**Request:** A verbatim copy of the records is required, with all pictures left out.

**Exercise inputs:**
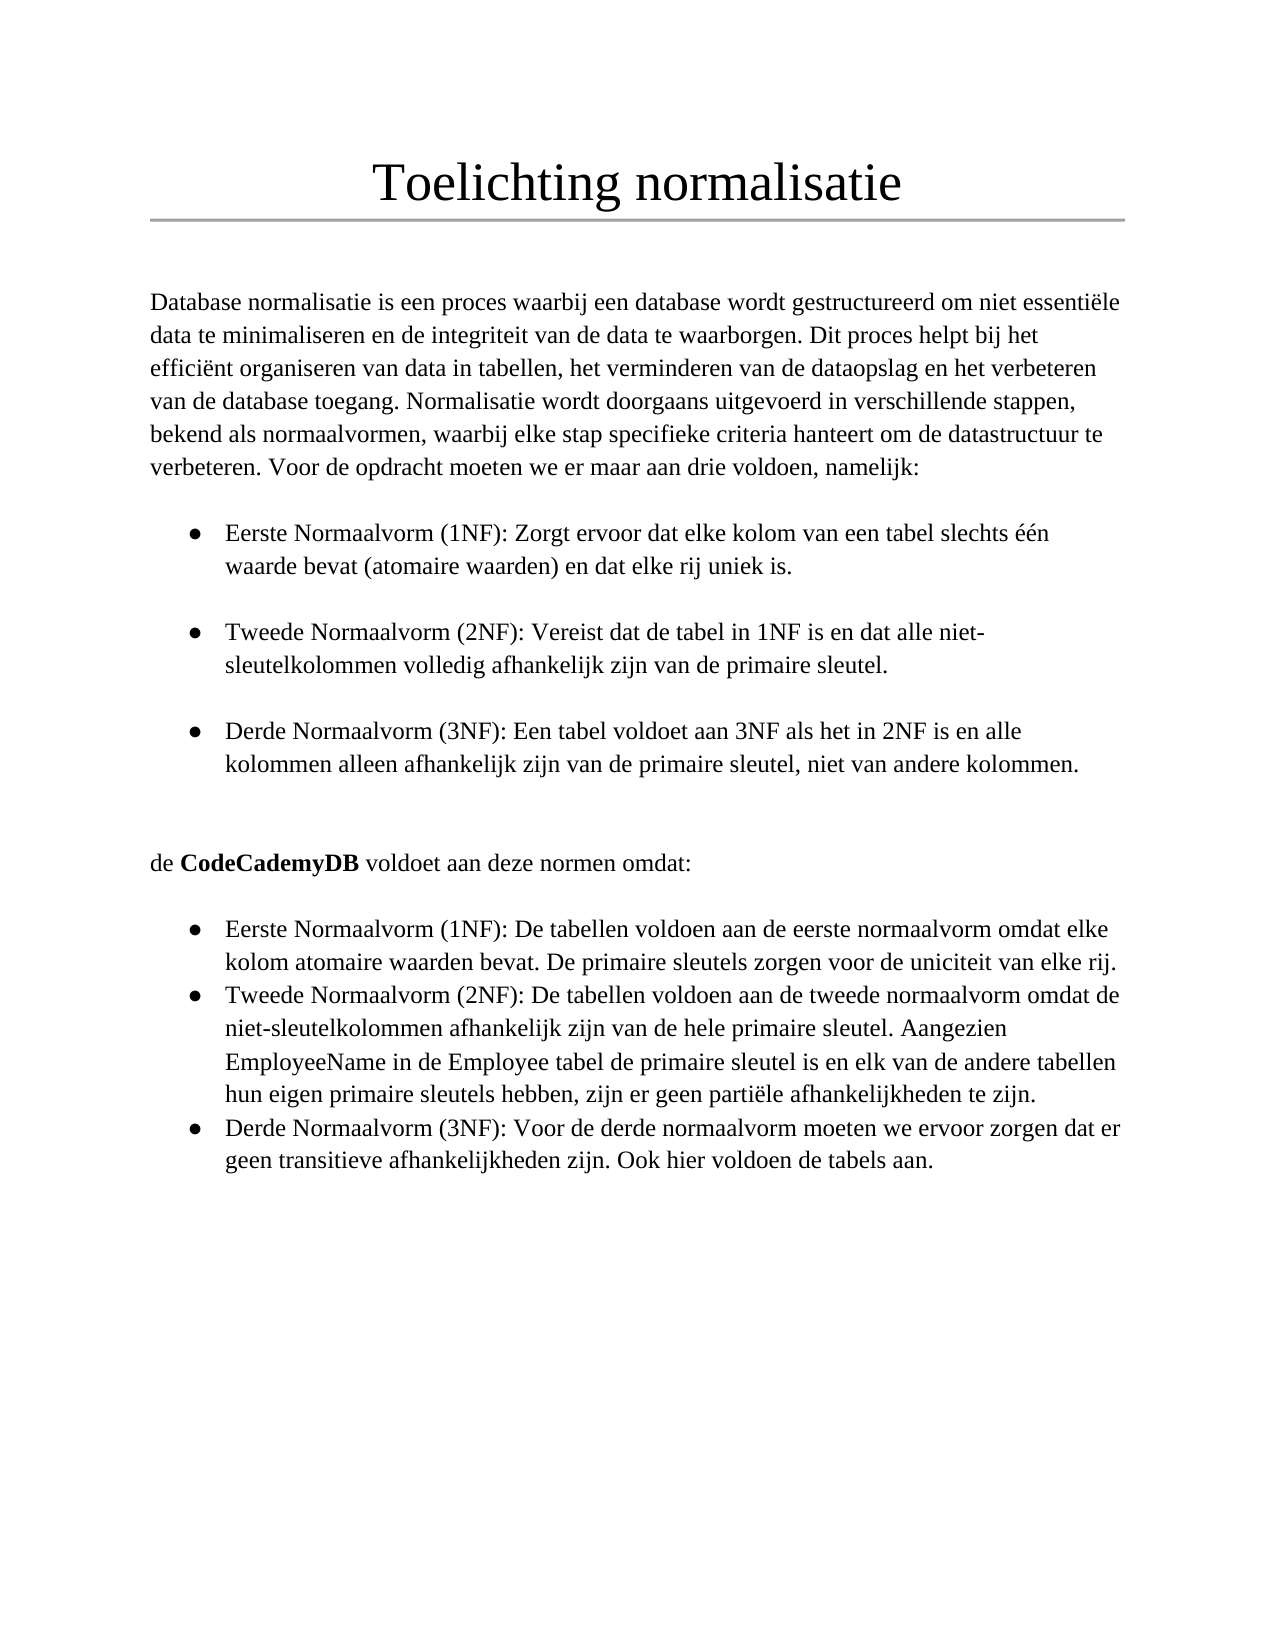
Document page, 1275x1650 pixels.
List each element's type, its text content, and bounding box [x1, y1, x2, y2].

list Derde Normaalvorm (3NF): Een tabel voldoet aan 3NF als het in 2NF is en alle kolommen alleen afhankelijk zijn van de primaire sleutel, niet van andere kolommen. [187, 716, 1125, 778]
title Toelichting normalisatie [150, 150, 1125, 212]
list Tweede Normaalvorm (2NF): De tabellen voldoen aan de tweede normaalvorm omdat de niet-sleutelkolommen afhankelijk zijn van de hele primaire sleutel. Aangezien EmployeeName in de Employee tabel de primaire sleutel is en elk van de andere tabellen hun eigen primaire sleutels hebben, zijn er geen partiële afhankelijkheden te zijn. [187, 981, 1125, 1108]
list Eerste Normaalvorm (1NF): De tabellen voldoen aan de eerste normaalvorm omdat elke kolom atomaire waarden bevat. De primaire sleutels zorgen voor de uniciteit van elke rij. [187, 914, 1125, 976]
list Tweede Normaalvorm (2NF): Vereist dat de tabel in 1NF is en dat alle niet-sleutelkolommen volledig afhankelijk zijn van de primaire sleutel. [187, 617, 1125, 679]
list Eerste Normaalvorm (1NF): Zorgt ervoor dat elke kolom van een tabel slechts één waarde bevat (atomaire waarden) en dat elke rij uniek is. [187, 518, 1125, 580]
list Derde Normaalvorm (3NF): Voor de derde normaalvorm moeten we ervoor zorgen dat er geen transitieve afhankelijkheden zijn. Ook hier voldoen de tabels aan. [187, 1113, 1125, 1174]
text de CodeCademyDB voldoet aan deze normen omdat: [150, 848, 1125, 877]
text Database normalisatie is een proces waarbij een database wordt gestructureerd om niet essentiële data te minimaliseren en de integriteit van de data te waarborgen. Dit proces helpt bij het efficiënt organiseren van data in tabellen, het verminderen van de dataopslag en het verbeteren van de database toegang. Normalisatie wordt doorgaans uitgevoerd in verschillende stappen, bekend als normaalvormen, waarbij elke stap specifieke criteria hanteert om de datastructuur te verbeteren. Voor de opdracht moeten we er maar aan drie voldoen, namelijk: [150, 287, 1125, 481]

**Response box:**
Document page, 1275x1650 pixels.
List each element's type, its text content, and bounding box [x1, y1, x2, y2].

list Derde Normaalvorm (3NF): Een tabel voldoet aan 3NF als het in 2NF is en alle kolommen alleen afhankelijk zijn van de primaire sleutel, niet van andere kolommen. [187, 716, 1125, 778]
title Toelichting normalisatie [150, 150, 1125, 212]
list Tweede Normaalvorm (2NF): De tabellen voldoen aan de tweede normaalvorm omdat de niet-sleutelkolommen afhankelijk zijn van de hele primaire sleutel. Aangezien EmployeeName in de Employee tabel de primaire sleutel is en elk van de andere tabellen hun eigen primaire sleutels hebben, zijn er geen partiële afhankelijkheden te zijn. [187, 981, 1125, 1108]
list Eerste Normaalvorm (1NF): De tabellen voldoen aan de eerste normaalvorm omdat elke kolom atomaire waarden bevat. De primaire sleutels zorgen voor de uniciteit van elke rij. [187, 914, 1125, 976]
list Tweede Normaalvorm (2NF): Vereist dat de tabel in 1NF is en dat alle niet-sleutelkolommen volledig afhankelijk zijn van de primaire sleutel. [187, 617, 1125, 679]
list Eerste Normaalvorm (1NF): Zorgt ervoor dat elke kolom van een tabel slechts één waarde bevat (atomaire waarden) en dat elke rij uniek is. [187, 518, 1125, 580]
list Derde Normaalvorm (3NF): Voor de derde normaalvorm moeten we ervoor zorgen dat er geen transitieve afhankelijkheden zijn. Ook hier voldoen de tabels aan. [187, 1113, 1125, 1174]
text de CodeCademyDB voldoet aan deze normen omdat: [150, 848, 1125, 877]
text Database normalisatie is een proces waarbij een database wordt gestructureerd om niet essentiële data te minimaliseren en de integriteit van de data te waarborgen. Dit proces helpt bij het efficiënt organiseren van data in tabellen, het verminderen van de dataopslag en het verbeteren van de database toegang. Normalisatie wordt doorgaans uitgevoerd in verschillende stappen, bekend als normaalvormen, waarbij elke stap specifieke criteria hanteert om de datastructuur te verbeteren. Voor de opdracht moeten we er maar aan drie voldoen, namelijk: [150, 287, 1125, 481]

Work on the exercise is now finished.